# FRAGMENTO:
::::
Gravísima amenaza a la paz social
Un contrato social y político vigente desde 1983 fue destruido por un desquiciado tuit de pocas palabras. Ese pacto implícito señalaba un nunca más a la violencia política, después de que la Argentina sufriera en los años 70 los criminales desbordes de la guerrilla y de la represión. El proceso de ruptura lo inició Graciana Peñafort, directora de Asuntos Jurídicos del Senado, quien escribió, en una clara y pública presión a la Corte Suprema, que el tribunal «debe decidir ahora si vamos a escribir la historia con sangre o con razones, porque la escribiremos igual».
Se refería a la presentación de su jefa, Cristina Kirchner, ante la Corte para que esta le informara si es constitucional una reunión telemática del Senado en la que se tratará el proyecto de su hijo, Máximo, sobre un impuesto a las grandes fortunas. Si el tuit de Peñafort, alta funcionaria del Senado, ya era una amenaza a la paz social, el mensaje escaló hacia una fase mucho más grave cuando la propia Cristina retuiteó aquella frase de Peñafort. «Imperdible», la calificó, y la hizo suya. Cristina ya no está sentada en su casa ni dedicada a la tramoya política en el Instituto Patria; es la vicepresidenta de la Nación. ¿Existe la amenaza de una guerra civil? ¿De una resucitación de la lucha de clases? ¿De un regreso a la violencia política en alguna de sus formas? Ninguna historia se escribe con sangre si no hay violencia en el medio. Cualquier alternativa es posible.
A Cristina Kirchner le costó siempre (y mucho más a sus seguidores) entender que las palabras violentas son el precedente necesario de los hechos violentos. El kirchnerismo frenó en su momento el proceso en el que los grupos insurgentes de los años 70 admitían que la vía armada había sido un error. Lo hizo cuando convirtió la acción de la guerrilla setentista en una hazaña épica. Ni Néstor ni Cristina Kirchner tuvieron participación alguna en la defensa de los derechos humanos durante la dictadura ni habían participado antes de la sublevación armada. Se construyeron como héroes tardíos de una revolución que no fue. En rigor, ni siquiera conocían profundamente el proceso de revisión del pasado que ocurrió desde 1983 con el juicio a las juntas militares. Tampoco sabían que la democracia promovió contratos implícitos para restablecer la paz social. Uno de esos contratos, tal vez el más importante de todos, es el que acaba de romper Cristina Kirchner haciendo suya una frase desgraciada de su abogada predilecta. Era el que impedía la restauración de la violencia política o la incitación a ella. Llama la atención que ni el Gobierno ni gran parte de la dirigencia política hayan tomado distancia de semejante desvarío.
::::
# REGISTROS PROPORCIONADOS:

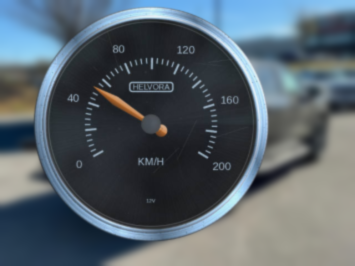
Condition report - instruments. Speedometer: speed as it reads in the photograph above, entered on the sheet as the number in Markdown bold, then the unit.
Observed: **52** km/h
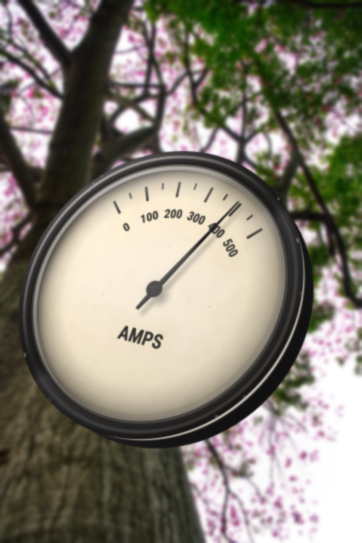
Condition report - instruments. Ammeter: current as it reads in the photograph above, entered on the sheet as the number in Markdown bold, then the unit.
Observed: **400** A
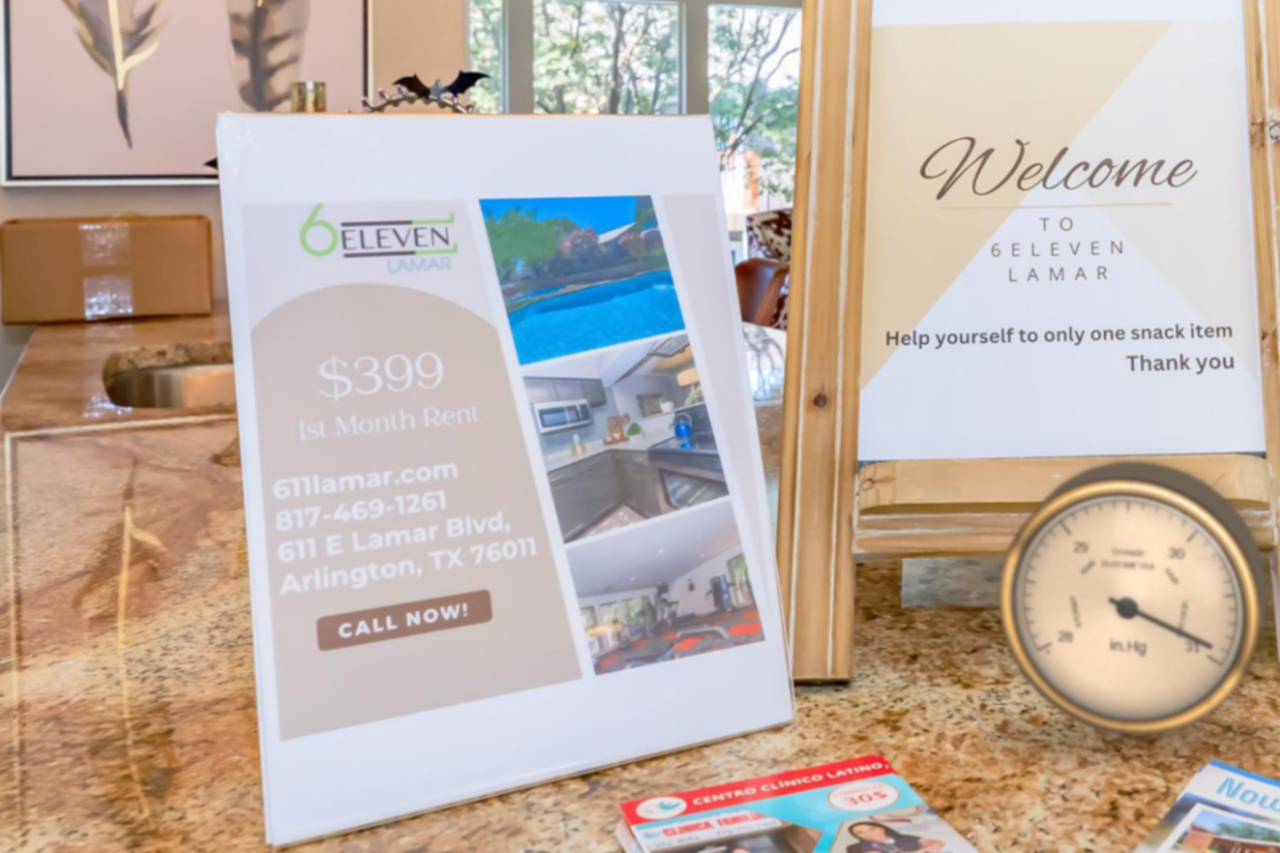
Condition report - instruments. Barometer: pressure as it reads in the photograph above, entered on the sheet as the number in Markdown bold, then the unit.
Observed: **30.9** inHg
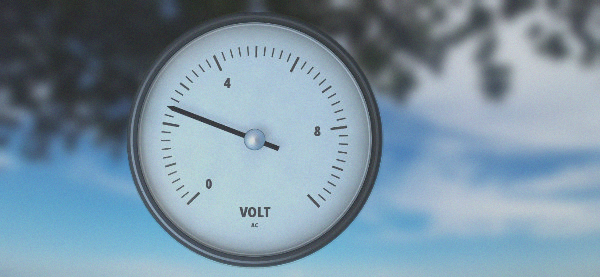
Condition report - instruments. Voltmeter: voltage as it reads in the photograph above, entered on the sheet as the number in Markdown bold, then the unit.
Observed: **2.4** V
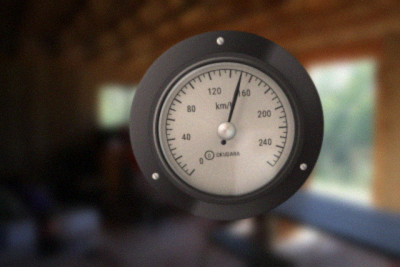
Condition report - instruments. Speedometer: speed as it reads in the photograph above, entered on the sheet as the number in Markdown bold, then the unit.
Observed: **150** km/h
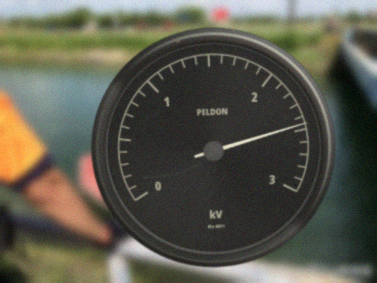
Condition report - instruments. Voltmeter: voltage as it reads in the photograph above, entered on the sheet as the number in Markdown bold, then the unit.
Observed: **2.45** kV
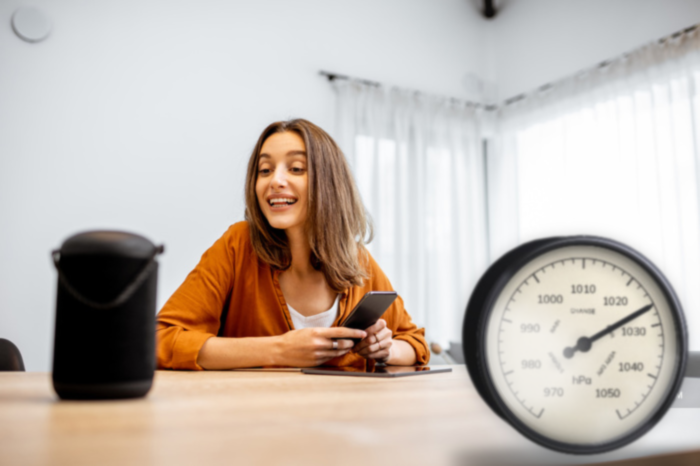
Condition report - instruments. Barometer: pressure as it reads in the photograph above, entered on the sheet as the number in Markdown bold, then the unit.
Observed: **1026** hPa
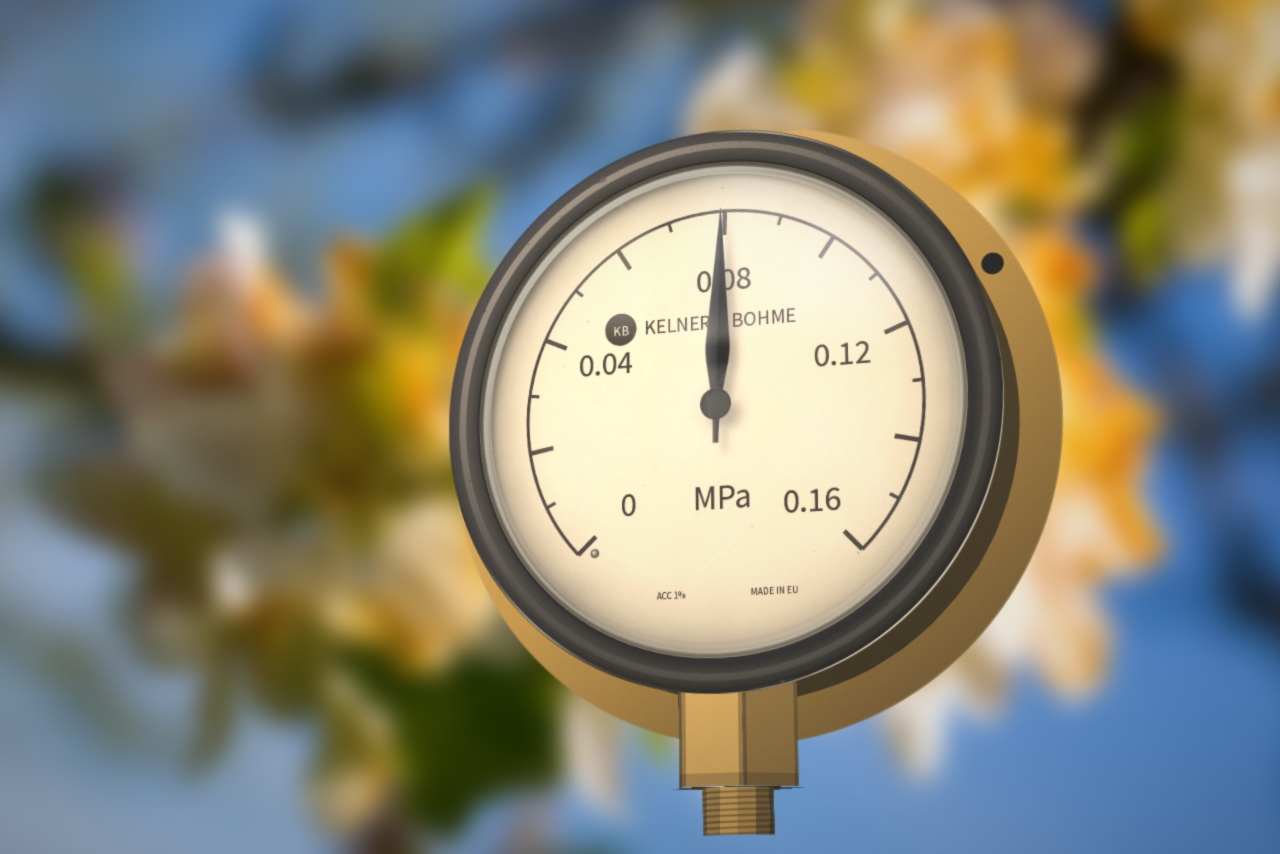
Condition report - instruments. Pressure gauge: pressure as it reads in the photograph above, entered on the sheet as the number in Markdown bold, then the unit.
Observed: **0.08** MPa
::::
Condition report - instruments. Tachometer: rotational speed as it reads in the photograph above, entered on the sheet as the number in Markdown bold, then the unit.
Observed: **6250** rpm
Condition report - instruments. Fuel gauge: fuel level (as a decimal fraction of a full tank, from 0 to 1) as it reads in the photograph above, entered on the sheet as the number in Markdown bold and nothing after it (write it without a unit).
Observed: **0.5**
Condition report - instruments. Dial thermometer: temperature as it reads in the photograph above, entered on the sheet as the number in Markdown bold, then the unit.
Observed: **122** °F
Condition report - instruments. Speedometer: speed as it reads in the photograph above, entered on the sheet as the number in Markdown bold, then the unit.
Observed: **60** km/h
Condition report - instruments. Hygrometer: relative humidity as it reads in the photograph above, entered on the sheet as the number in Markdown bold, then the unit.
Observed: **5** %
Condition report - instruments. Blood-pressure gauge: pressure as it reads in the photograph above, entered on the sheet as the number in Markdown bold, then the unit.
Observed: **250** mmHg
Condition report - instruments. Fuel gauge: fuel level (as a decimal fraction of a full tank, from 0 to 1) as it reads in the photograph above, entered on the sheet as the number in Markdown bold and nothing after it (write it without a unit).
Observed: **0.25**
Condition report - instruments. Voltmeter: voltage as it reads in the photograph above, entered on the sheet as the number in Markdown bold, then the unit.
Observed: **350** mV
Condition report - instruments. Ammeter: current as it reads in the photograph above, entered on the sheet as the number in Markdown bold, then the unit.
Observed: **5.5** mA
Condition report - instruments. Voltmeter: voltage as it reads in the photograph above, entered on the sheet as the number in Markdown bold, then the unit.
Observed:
::::
# CONSIGNA:
En el fragmento sobre la amenaza a la paz social, ¿con qué palabra calificó Cristina Kirchner la frase de Peñafort al retuitearla? Los registros no tienen relación alguna con el fragmento.

# SOLUCIÓN:
«Imperdible».